Records excerpted from a collection
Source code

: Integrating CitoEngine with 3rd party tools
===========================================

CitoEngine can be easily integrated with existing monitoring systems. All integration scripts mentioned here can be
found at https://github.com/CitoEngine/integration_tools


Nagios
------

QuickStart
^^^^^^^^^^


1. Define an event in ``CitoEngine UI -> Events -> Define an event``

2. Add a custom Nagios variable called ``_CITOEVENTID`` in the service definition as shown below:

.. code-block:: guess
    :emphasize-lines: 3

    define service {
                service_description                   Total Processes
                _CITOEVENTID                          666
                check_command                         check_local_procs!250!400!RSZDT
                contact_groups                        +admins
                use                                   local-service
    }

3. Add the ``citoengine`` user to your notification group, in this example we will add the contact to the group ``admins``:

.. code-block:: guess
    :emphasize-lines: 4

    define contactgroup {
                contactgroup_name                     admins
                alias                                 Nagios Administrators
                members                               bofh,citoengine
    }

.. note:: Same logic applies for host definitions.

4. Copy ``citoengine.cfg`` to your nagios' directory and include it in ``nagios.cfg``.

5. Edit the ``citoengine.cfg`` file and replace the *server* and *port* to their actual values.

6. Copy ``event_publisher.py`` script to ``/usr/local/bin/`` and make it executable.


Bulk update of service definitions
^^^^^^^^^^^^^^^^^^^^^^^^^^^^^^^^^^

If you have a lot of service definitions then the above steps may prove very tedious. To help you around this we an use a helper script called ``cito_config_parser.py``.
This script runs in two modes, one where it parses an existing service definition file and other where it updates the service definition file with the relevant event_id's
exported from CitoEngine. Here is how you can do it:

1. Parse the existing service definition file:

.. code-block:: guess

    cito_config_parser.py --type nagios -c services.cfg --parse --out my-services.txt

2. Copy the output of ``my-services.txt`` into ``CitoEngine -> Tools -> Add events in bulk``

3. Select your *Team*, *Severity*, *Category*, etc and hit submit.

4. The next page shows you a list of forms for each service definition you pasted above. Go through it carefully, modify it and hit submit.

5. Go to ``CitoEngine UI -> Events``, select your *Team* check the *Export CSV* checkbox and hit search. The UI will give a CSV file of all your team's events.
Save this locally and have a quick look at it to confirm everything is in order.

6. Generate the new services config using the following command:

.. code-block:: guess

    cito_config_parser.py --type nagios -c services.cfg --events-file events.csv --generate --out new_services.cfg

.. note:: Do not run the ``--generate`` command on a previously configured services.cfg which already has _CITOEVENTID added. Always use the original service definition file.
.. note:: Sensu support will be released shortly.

Task instructions:
All lines that contain the word "type" must be copied from the records above.

Completed task:
    cito_config_parser.py --type nagios -c services.cfg --parse --out my-services.txt
    cito_config_parser.py --type nagios -c services.cfg --events-file events.csv --generate --out new_services.cfg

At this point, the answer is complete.